The world’s major central banks have been engaging in competitive devaluation, amounting to desperate grabs for bigger shares of a barely-growing global economic pie. Yet, deflationary forces continue to be transmitted through trade, with most economies experiencing a degree of export price deflation matched only during the Global Financial Crisis.

Given the effect of currency movements on inflation in individual economies, it is instructive to examine year-over-year CPI growth in the Group of Seven (G7) economies as a whole. As the chart shows, core CPI inflation in the G7 economies is hovering around 1½%, as headline CPI inflation remains near zero. Said another way, G7 core inflation is closer to the low of 1.1% seen after the 2001 recession than its cycle highs of 2% in the immediate vicinity of the 2001 and 2007-09 recessions.



The chart demonstrates the truism, “recession kills inflation.” It shows G7 core inflation falling for years after the 1981-82, 1990-91, and 2001 recessions in the U.S., and for more than a year after the Great Recession of 2007-09. Most of these economic downturns also amounted to global recessions.
 
With G7 core inflation already so low, it is clear that none of the major central banks are in a position to start a rate hike cycle anytime soon. Thus, they are effectively shackled to the zero lower bound for the foreseeable future.

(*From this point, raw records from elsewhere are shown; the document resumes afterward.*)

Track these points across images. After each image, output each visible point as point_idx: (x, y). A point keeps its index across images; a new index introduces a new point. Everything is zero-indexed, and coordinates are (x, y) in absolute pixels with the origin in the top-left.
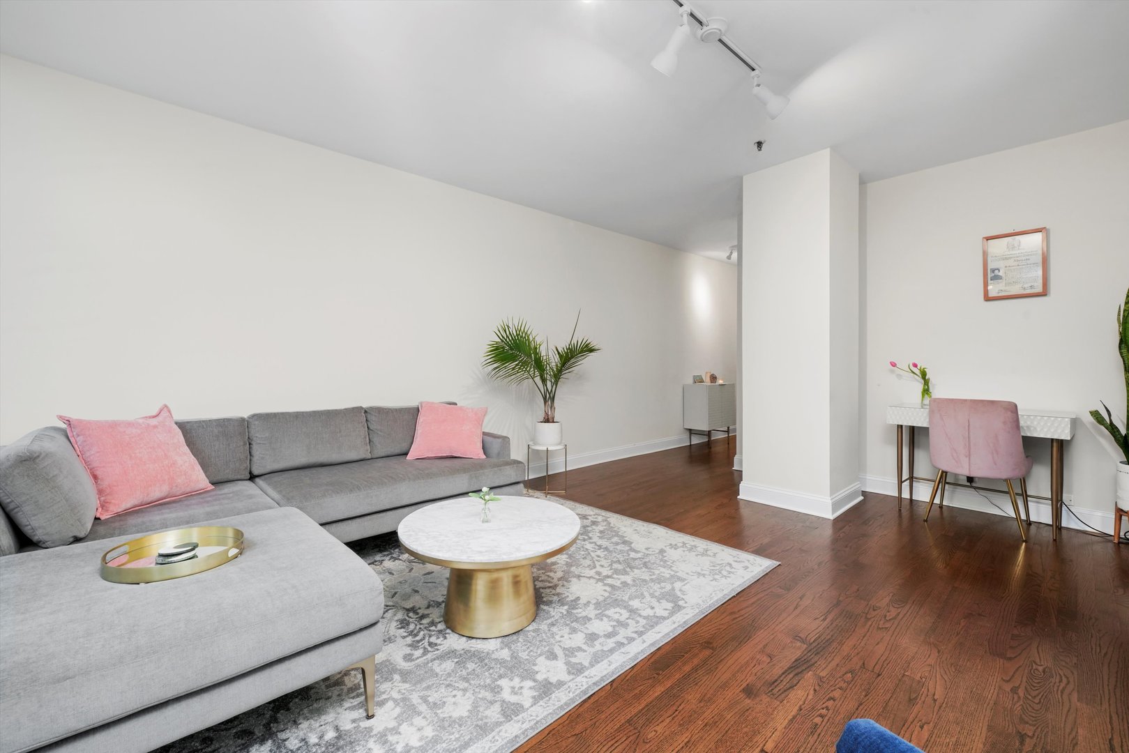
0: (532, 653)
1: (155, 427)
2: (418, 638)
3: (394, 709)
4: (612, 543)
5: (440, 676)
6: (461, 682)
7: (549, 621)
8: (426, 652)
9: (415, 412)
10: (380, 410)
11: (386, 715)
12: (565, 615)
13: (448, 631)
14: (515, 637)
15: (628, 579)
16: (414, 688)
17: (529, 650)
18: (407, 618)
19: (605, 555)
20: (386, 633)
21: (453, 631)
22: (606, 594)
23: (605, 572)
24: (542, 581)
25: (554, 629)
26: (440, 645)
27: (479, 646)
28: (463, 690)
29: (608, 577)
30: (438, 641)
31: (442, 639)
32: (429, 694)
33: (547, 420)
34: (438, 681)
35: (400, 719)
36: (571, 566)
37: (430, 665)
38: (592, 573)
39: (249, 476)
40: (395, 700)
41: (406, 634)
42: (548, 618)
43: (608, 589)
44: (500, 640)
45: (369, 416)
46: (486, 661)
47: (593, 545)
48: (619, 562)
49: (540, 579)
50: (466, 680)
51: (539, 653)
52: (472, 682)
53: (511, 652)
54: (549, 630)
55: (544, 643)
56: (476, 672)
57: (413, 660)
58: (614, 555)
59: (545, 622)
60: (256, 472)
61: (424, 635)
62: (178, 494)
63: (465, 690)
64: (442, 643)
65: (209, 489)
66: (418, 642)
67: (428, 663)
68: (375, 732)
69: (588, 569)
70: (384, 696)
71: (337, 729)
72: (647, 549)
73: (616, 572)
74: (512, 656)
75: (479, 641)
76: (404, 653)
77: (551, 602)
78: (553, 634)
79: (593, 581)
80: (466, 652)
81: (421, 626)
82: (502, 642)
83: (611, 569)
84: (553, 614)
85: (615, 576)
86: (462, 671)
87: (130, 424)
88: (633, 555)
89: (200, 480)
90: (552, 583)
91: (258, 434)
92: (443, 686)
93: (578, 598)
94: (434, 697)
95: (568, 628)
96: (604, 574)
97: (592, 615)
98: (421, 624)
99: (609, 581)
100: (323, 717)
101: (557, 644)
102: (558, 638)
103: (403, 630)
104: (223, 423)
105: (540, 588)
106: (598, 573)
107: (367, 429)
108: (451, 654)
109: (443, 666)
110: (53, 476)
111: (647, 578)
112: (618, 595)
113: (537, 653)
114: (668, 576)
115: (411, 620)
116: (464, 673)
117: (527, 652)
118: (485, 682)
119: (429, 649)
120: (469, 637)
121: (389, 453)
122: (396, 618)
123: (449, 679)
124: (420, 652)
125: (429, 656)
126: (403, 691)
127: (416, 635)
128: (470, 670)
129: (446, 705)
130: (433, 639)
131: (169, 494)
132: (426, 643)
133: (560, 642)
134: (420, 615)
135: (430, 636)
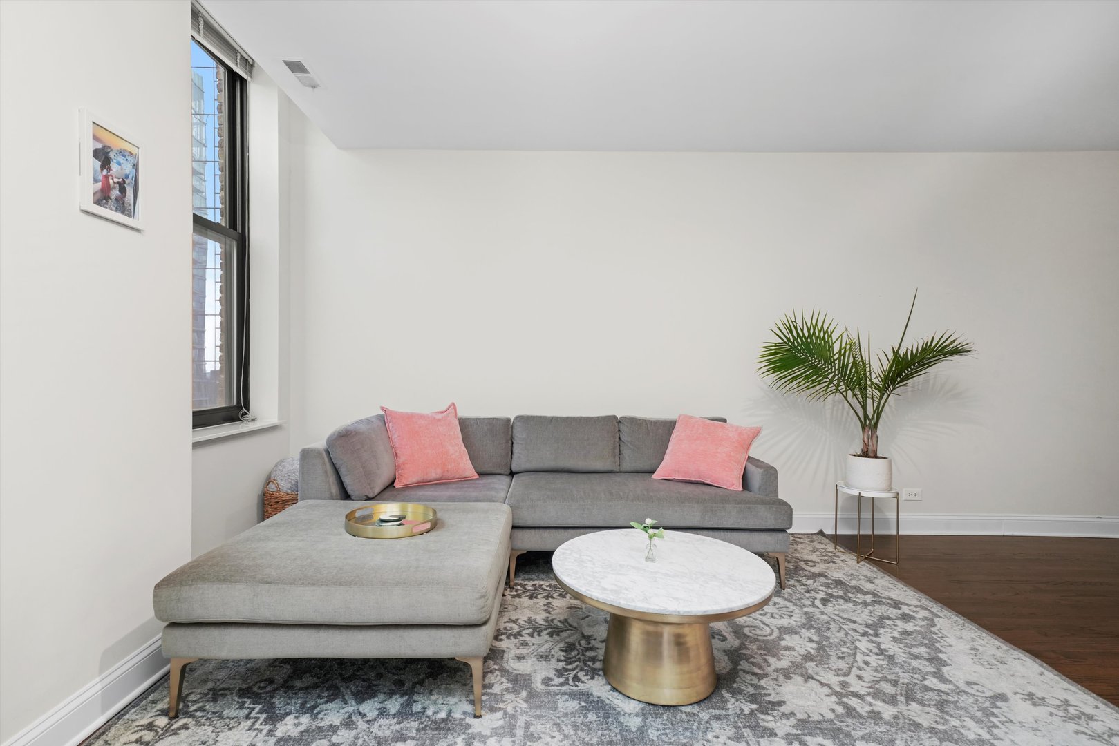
0: (663, 736)
1: (439, 420)
2: (569, 667)
3: (498, 720)
4: (910, 653)
5: (557, 711)
6: (570, 727)
7: (717, 712)
8: (566, 683)
9: (670, 426)
10: (633, 421)
11: (489, 721)
12: (745, 715)
13: (601, 673)
14: (661, 711)
15: (888, 711)
16: (528, 710)
17: (664, 732)
18: (577, 644)
19: (881, 666)
20: (548, 650)
21: (604, 675)
22: (830, 716)
23: (857, 686)
24: (753, 663)
25: (715, 724)
26: (583, 682)
27: (616, 702)
28: (565, 735)
29: (856, 695)
30: (584, 679)
31: (589, 677)
32: (535, 722)
33: (865, 454)
34: (552, 716)
35: (496, 732)
36: (812, 660)
37: (558, 697)
38: (834, 680)
39: (508, 472)
40: (506, 713)
41: (563, 658)
42: (719, 708)
43: (840, 710)
44: (642, 705)
45: (621, 427)
46: (610, 720)
47: (871, 646)
48: (895, 683)
49: (751, 660)
50: (576, 727)
51: (672, 741)
52: (579, 733)
53: (643, 724)
54: (707, 722)
55: (688, 734)
56: (591, 726)
57: (549, 686)
58: (897, 670)
59: (711, 711)
60: (514, 469)
61: (577, 666)
62: (450, 477)
63: (566, 737)
64: (586, 681)
65: (474, 478)
66: (567, 670)
67: (558, 694)
68: (470, 731)
69: (833, 673)
70: (501, 705)
71: (450, 712)
72: (969, 683)
73: (877, 694)
74: (640, 729)
75: (621, 697)
76: (547, 675)
77: (740, 692)
78: (708, 728)
79: (826, 690)
80: (600, 701)
81: (581, 657)
82: (643, 709)
83: (871, 687)
84: (730, 706)
85: (869, 699)
86: (579, 717)
87: (422, 417)
88: (932, 682)
89: (468, 469)
90: (763, 670)
91: (519, 435)
92: (552, 722)
93: (781, 703)
94: (537, 728)
95: (734, 730)
96: (852, 689)
97: (780, 733)
98: (583, 655)
99: (853, 702)
100: (449, 698)
101: (701, 742)
102: (710, 736)
103: (564, 654)
104: (492, 422)
105: (741, 670)
106: (844, 685)
107: (617, 439)
108: (586, 696)
109: (568, 704)
110: (358, 449)
111: (925, 724)
112: (849, 725)
113: (670, 739)
114: (972, 736)
115: (578, 647)
116: (580, 720)
117: (659, 733)
118: (591, 739)
119: (570, 682)
120: (614, 688)
121: (638, 469)
122: (568, 640)
123: (562, 718)
124: (561, 680)
125: (564, 688)
126: (518, 709)
127: (570, 663)
128: (588, 720)
129: (540, 741)
130: (581, 675)
131: (442, 476)
132: (572, 674)
133: (708, 741)
134: (591, 645)
135: (581, 670)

Meanwhile, global growth is already slowing, with the U.S. having spent 2015 in a growth rate cycle downturn that we flagged nearly a year ago, and looking ahead, global growth is slated to slow for the foreseeable future. So, even though a U.S. recession is not yet at hand, a 2016 recession could push down already-low G7 CPI growth into deflationary territory – at a time when the world’s central banks are out of ammunition.